Despite working late at a grocery to help support his family, then often cruising in his low-rider car into the early morning, Chansy showed up lively and joking for classes every day - to the consternation of his teachers.
"Sometimes he would bend the rules or step over the line and you just couldn't stay mad at him. He would give you that smile. And what can you do against Chansy's smile?" said ESL teacher Cathy Coulter. "He was a big personality. He was just huge."
It was Chansy, the youngest son, whom Bouamy and his wife, Pheng, depended on to help with errands and to take Bouamy to the hospital for his heart problems.
"I think the family really saw him as the ticket," said another of Chansy's teachers. "He didn't have an accent, and he also had this incredible charm. They saw he was going to be the star."
Yet, like many high-school students, Chansy flirted with trouble. His grades slipped during his freshman year when he was spending more time cruising. A friend who was having trouble at home moved in with Chansy's family. The friend subsequently was arrested on charges of gunning down an Air Force airman.

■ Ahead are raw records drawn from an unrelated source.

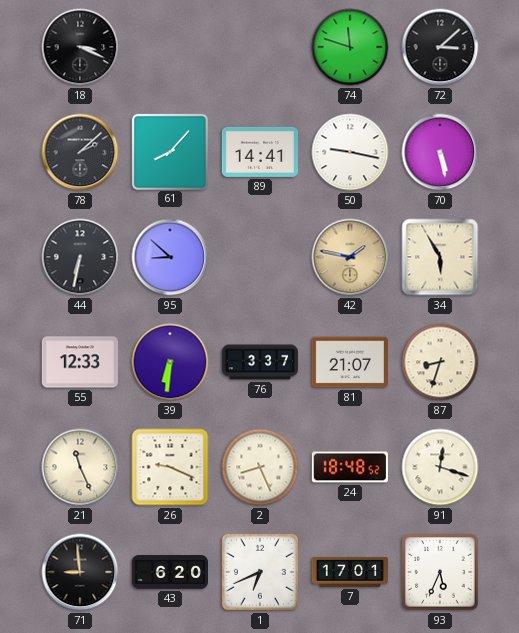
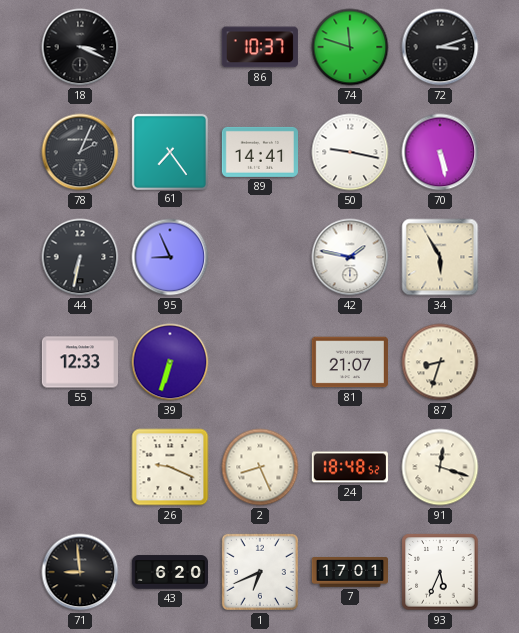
86: none -> 10:37
72: 3:08 -> 3:12
78: 2:08 -> 2:04
61: 8:07 -> 7:24
95: 8:52 -> 8:56
42 dial: champagne -> white
39: 6:31 -> 6:33
76: 3:37 -> none
21: 11:26 -> none
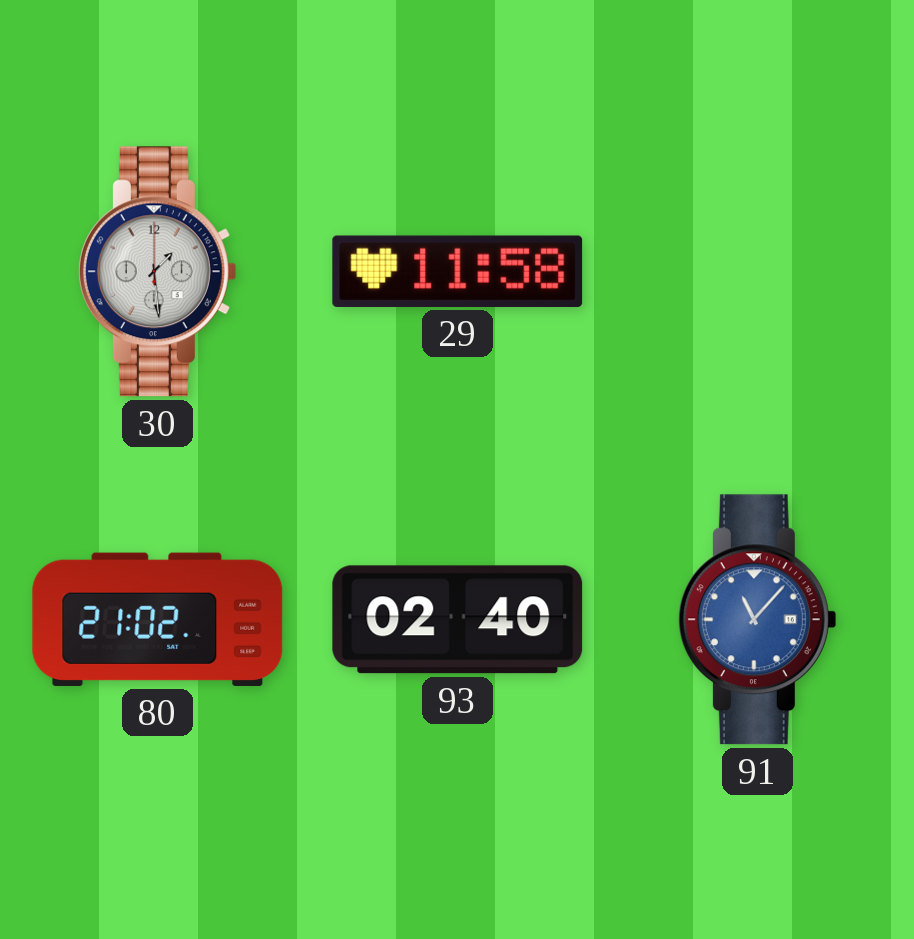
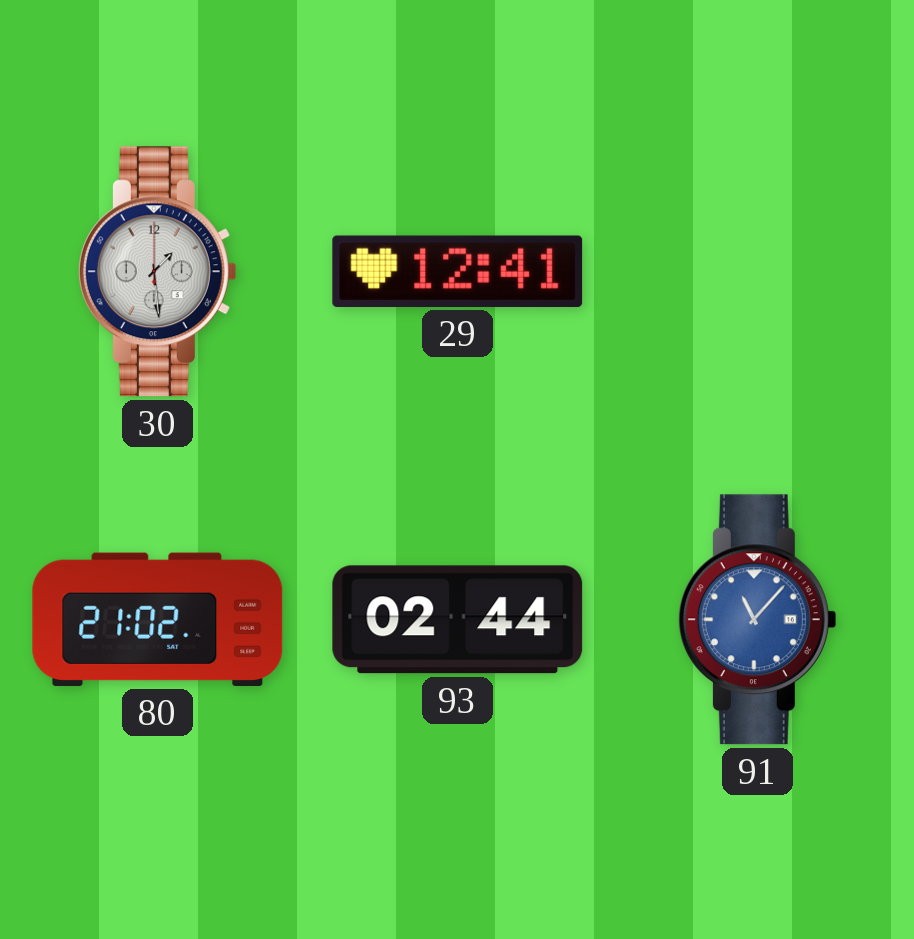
29: 11:58 -> 12:41
93: 02:40 -> 02:44
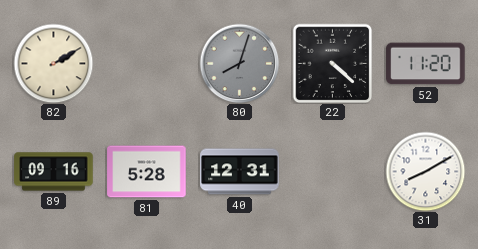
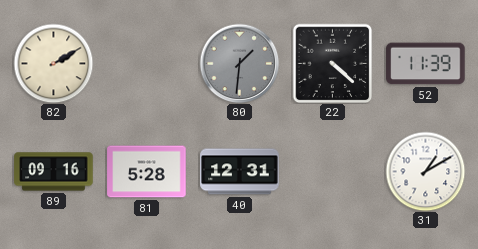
80: 8:03 -> 1:31
52: 11:20 -> 11:39
31: 8:10 -> 1:10
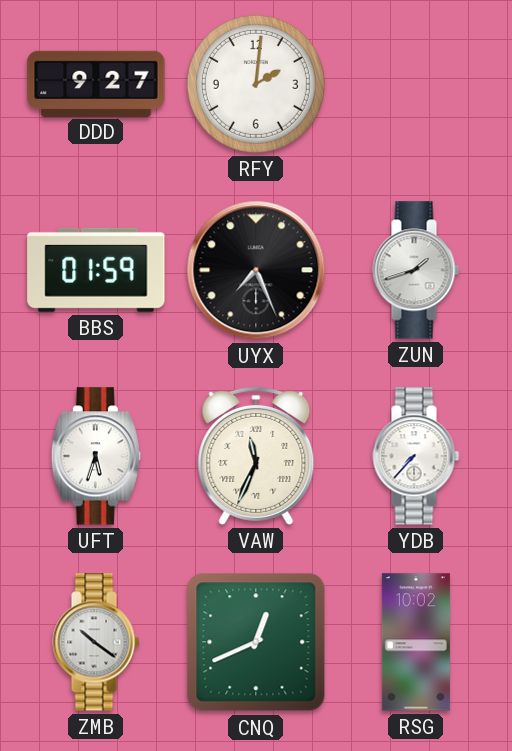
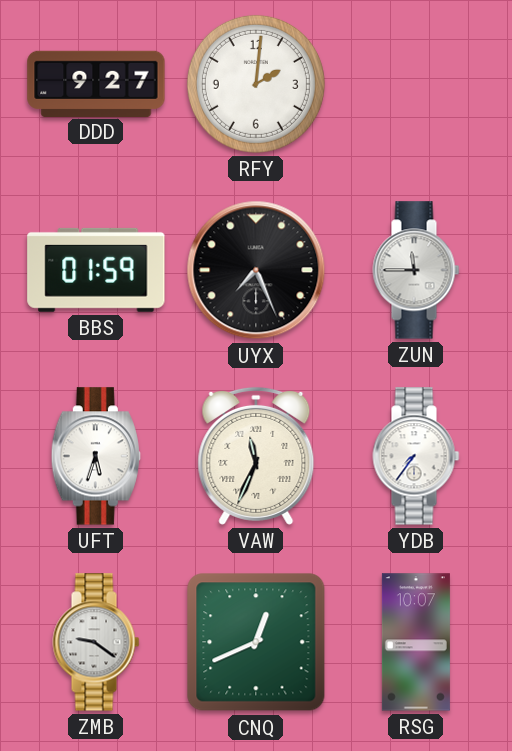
ZUN: 1:42 -> 11:45
YDB: 7:37 -> 7:36
ZMB: 10:21 -> 9:21
RSG: 10:02 -> 10:07
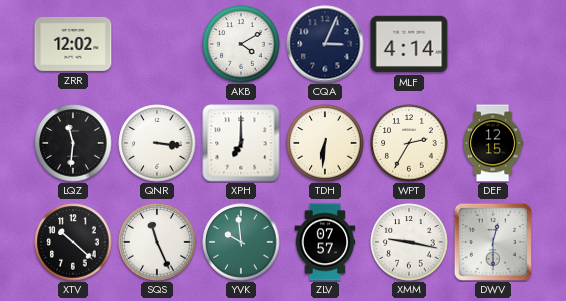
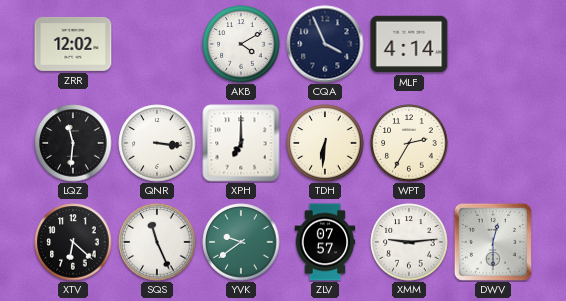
CQA: 3:04 -> 3:56
DEF: 12:15 -> none
XTV: 10:22 -> 6:22
YVK: 9:59 -> 9:39
XMM: 9:17 -> 9:14
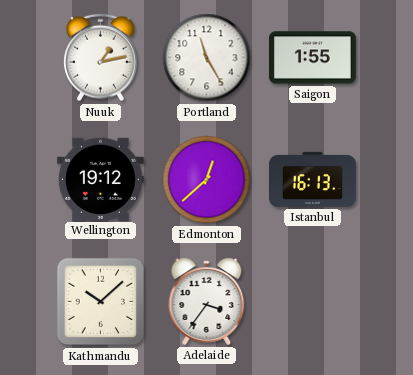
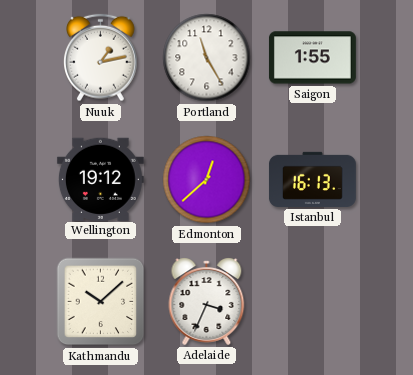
Adelaide: 3:36 -> 3:34
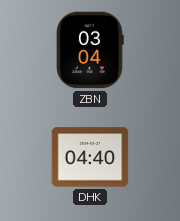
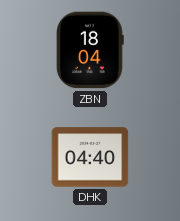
ZBN: 03:04 -> 18:04
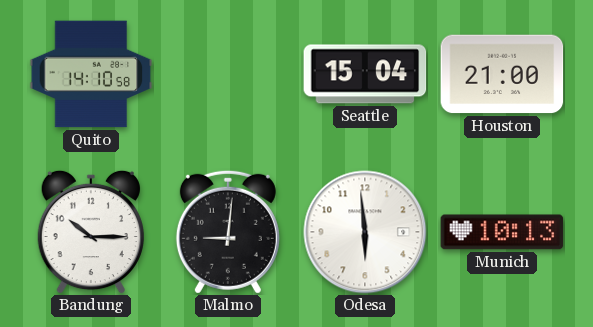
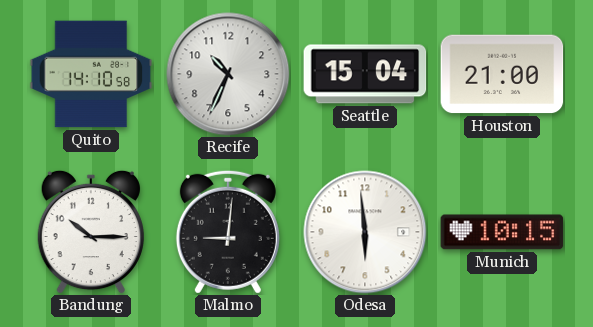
Recife: none -> 10:34
Munich: 10:13 -> 10:15
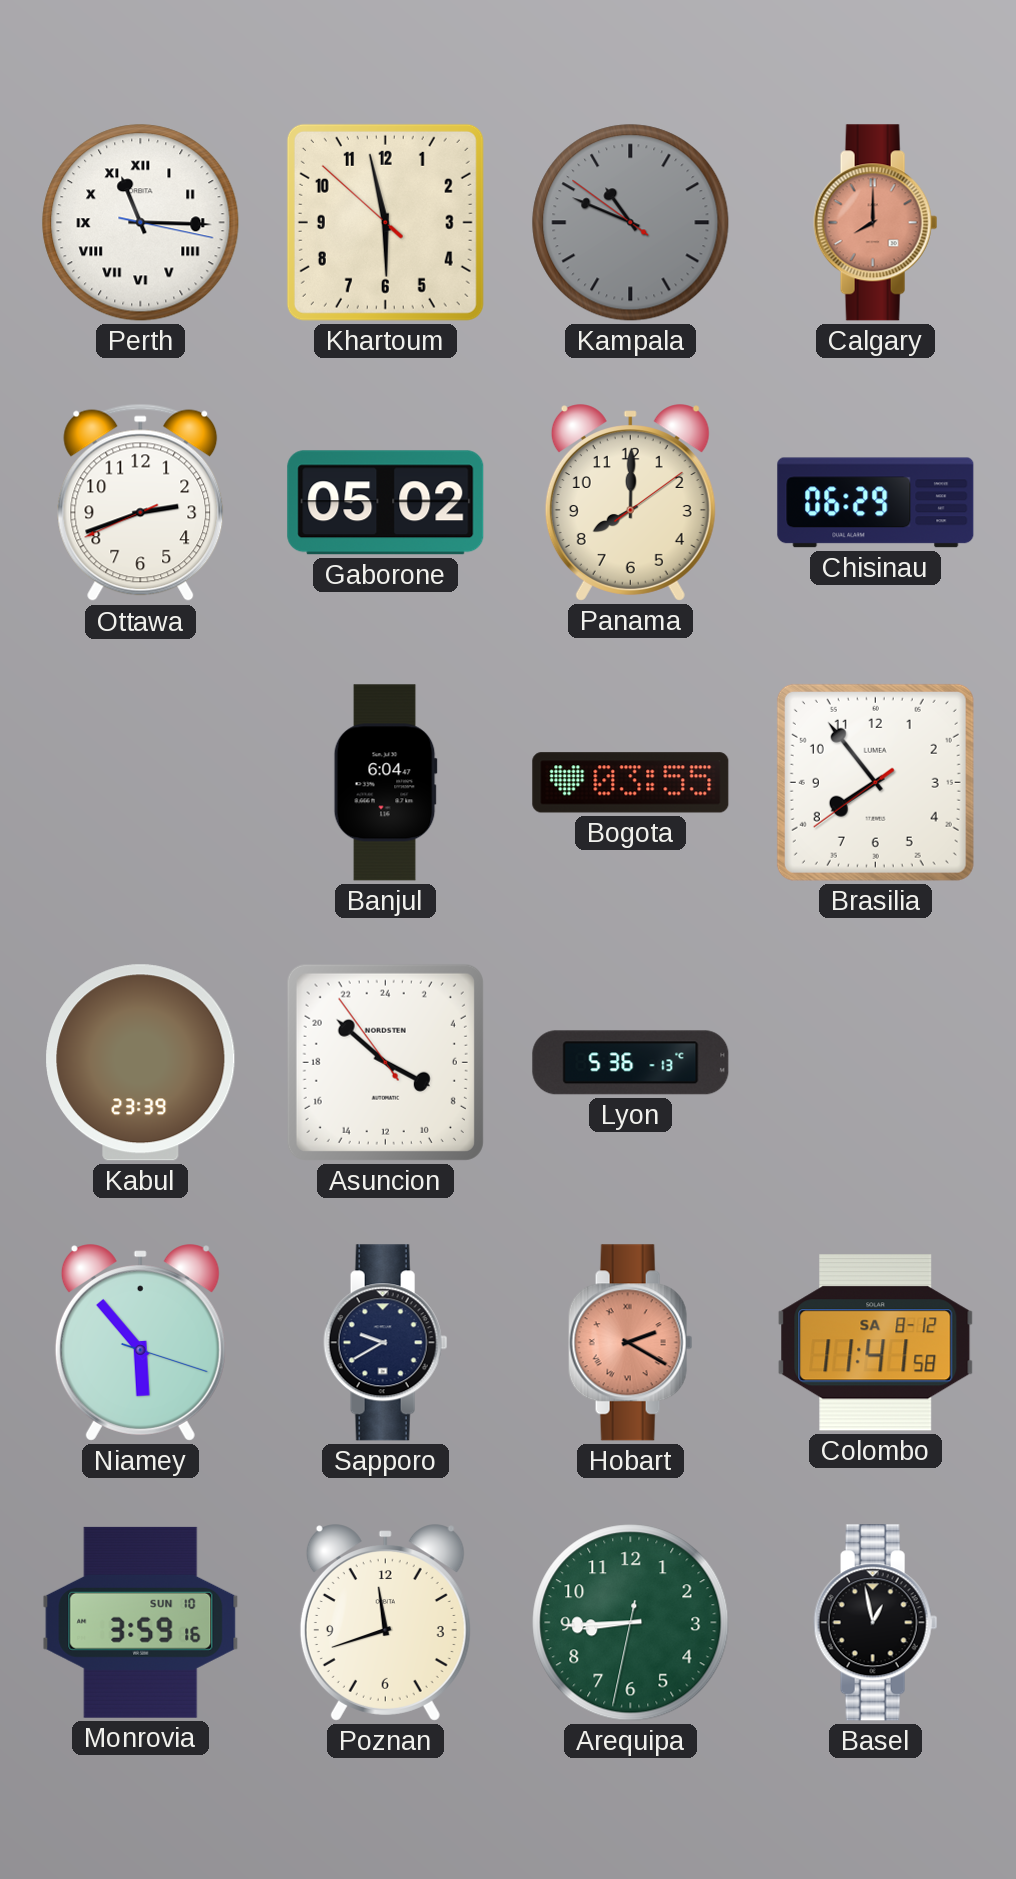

"We were absolutely sure that he was faced on a daily basis with gang people talking to him. But he didn't want to be involved," Coulter said. His grades picked up to A's and B's last year, she said. "I really think he was going to be the leader to show the other immigrant kids how to achieve."
In his journals, Chansy said he was "trying to stay out of trouble and keep my grades up." It wasn't easy. "I am having some problems with a lot of kids, and I am trying to solve it without starting any trouble," he wrote. "But if they start it, I have to end it."
"Extreme anger"
Looking back, those close to him wonder if that had anything to do with what happened when Chansy and three friends headed out for breakfast July 12. It was 4 a.m.
The way his friends described it to police, they saw a carload of youths apparently vandalizing a parked truck. They threw rocks at the youths and gave chase by car, but lost them.
Byrd was one of the youths. Abandoned when his friends sped off, Byrd and another friend known as "Psycho Dan" were picked up later by several teenagers in a white van. When they came upon Chansy's car, police say, Byrd aimed his gun at the driver's window and fired repeatedly, hitting Chansy in the head.
The friends told police they stopped the car, pulled Chansy's body onto the pavement and sped off toward the hospital, inadvertently driving over both of his legs.
In his confession, Byrd described his "extreme anger" and admitted that he shot at the driver's window "without any justification whatsoever." He said he and his friends went back to his apartment and watched a video movie.
Although there were seven others in the van that night with Byrd, none of them came forward, and Grimes, the Anchorage homicide officer, worked a string of 20-hour days to try to solve the killing. He eventually broke the case using secretly taped conversations between Byrd and the owner of the white van.
"The thing that was so symptomatic of what's going on here is there were eight kids in that van. It was all over the papers that this 17-year-old had been shot, and not one of them came forward," Grimes said. " . . . The taking of a human life has so little impact on these kids that none of them would pick up the phone and let us know. . . . I'm not sure they even care."